6.As pointed out above, this is not to suggest that there can be no ‘fruitful transnational dialogue’15 between the two systems, and there remain important convergences between these systems, in spite of an exaggerated focus on their differences in approach, structure and judicial thought.16 However, there remains sufficient basis for a parallel analysis of jurisdictions from each legal tradition.

7.A few more caveats must be issued before any comparison can be effected. Even within these two broad categories, the jurisdictions are not identical. India stands out as a common law jurisdiction that has abolished juries, while in other countries, juries may be required only for the most serious offences. The legal framework in both the USA and Australia is federal.17 Consequently, Australia has multiple state-level Victims of Crimes statutes and non-penal ‘Charters’, and these Charters are binding to different extents. In states without a statute, the common law continues to govern. Similarly, in the US, different states have regulated the rights of victims to varying degrees, with California going to the extent of affording them constitutional status. In these situations, an attempt has been made to sift out generalisations based on a study of many different state and federal legal resources.

8.While Ireland and Italy has been analysed, it is notable that neither of them have formally implemented Directive 2012/29/EU of The European Parliament and of The Council of 25 October 2012 Establishing Minimum Standards On The Rights, Support And Protection Of Victims Of Crime, And Replacing Council Framework Decision 2001/220/JHA (‘Victims’ Directive’)18. The deadline for implementation of the Victims’ Directive is 16 November 2015. It is anticipated that implementation of the Victim’s Directive will result in substantial amendments to subsisting law on the treatment of victims.19


  1. Research Questions


9.The following research questions were examined in respect of each jurisdiction for the purposes of this study

  1. In light of relevant legislation, case law and policy documents, does your jurisdiction provide for victim participation in criminal proceedings for all alleged victims in any of the following forms?

  1. Are there provisions for support services (including counselling, use of an interpreter, interim compensation and other measures) at the time of complaint?

  2. Are there provisions for witness protection during the investigation?

  3. Are the alleged victims consulted while deciding whether to prosecute?

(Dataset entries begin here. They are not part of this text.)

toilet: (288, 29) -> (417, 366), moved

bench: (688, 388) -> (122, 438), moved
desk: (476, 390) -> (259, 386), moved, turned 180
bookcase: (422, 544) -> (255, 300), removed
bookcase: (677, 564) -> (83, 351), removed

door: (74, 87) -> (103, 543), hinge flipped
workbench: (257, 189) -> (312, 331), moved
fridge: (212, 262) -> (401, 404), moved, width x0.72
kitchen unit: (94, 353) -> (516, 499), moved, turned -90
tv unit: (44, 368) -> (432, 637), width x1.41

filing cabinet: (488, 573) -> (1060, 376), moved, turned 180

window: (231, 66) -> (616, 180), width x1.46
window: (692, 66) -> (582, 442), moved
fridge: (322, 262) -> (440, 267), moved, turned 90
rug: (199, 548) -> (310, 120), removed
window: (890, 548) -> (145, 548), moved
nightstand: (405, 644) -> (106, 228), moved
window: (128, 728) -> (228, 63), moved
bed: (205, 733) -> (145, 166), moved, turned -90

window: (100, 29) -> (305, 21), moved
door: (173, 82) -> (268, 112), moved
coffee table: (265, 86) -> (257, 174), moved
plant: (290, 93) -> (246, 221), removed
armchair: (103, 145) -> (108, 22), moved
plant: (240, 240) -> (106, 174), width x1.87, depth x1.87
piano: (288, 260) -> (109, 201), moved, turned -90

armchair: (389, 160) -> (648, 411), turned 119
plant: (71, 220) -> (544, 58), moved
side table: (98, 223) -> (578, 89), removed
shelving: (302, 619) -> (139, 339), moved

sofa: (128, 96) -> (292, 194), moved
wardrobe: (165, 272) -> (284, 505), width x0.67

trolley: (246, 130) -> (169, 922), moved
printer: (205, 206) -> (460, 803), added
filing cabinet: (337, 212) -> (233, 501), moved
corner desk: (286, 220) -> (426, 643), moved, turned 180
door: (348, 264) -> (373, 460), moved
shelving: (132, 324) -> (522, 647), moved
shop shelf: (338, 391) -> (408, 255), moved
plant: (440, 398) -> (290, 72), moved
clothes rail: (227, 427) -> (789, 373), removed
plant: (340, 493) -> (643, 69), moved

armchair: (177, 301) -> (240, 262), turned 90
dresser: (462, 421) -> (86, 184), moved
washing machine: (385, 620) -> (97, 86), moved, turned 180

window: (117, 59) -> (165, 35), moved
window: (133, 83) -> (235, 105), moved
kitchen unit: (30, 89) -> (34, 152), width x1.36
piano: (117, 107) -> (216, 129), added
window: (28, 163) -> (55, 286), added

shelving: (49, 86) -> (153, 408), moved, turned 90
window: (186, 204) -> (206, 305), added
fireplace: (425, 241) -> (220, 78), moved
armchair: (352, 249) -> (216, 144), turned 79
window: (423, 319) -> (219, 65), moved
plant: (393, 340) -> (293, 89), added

Are private prosecutions allowed?

  4. What are the rights available to the alleged victims during trial (specify if they are entitled to have their own legal counsel)—specifically examine: the right to deliver opening and closing statements, the right to call witnesses, rights of cross-examination, the right to raise objections, the right to have a support person, intermediary or interpreter, access to special measures (for example, giving evidence through television links, taking breaks during testimony, having a video-recorded chief examination, removal of wigs and robes for court proceedings etc).

  5. At the time of sentencing, are there any provisions for victim impact statements? Is the reward of compensation allowed at sentencing? If yes, who bears this cost? Are there any other forms of rehabilitation guaranteed to the victims? Do these depend on a finding of guilt?

  6. What rights rest with the alleged victim in respect of the appeal?

  7. Are there any rights available to the victim when it comes to enforcement?

  8. Are there any other rights that facilitate victim participation not covered in the above chapter?

  1. Are there any special categories of alleged victims (eg child witnesses, witnesses with intellectual or mental disability, witnesses alleging sexual abuse etc) to whom the above rights are available? If yes, define those categories and answer the above question in respect of each category.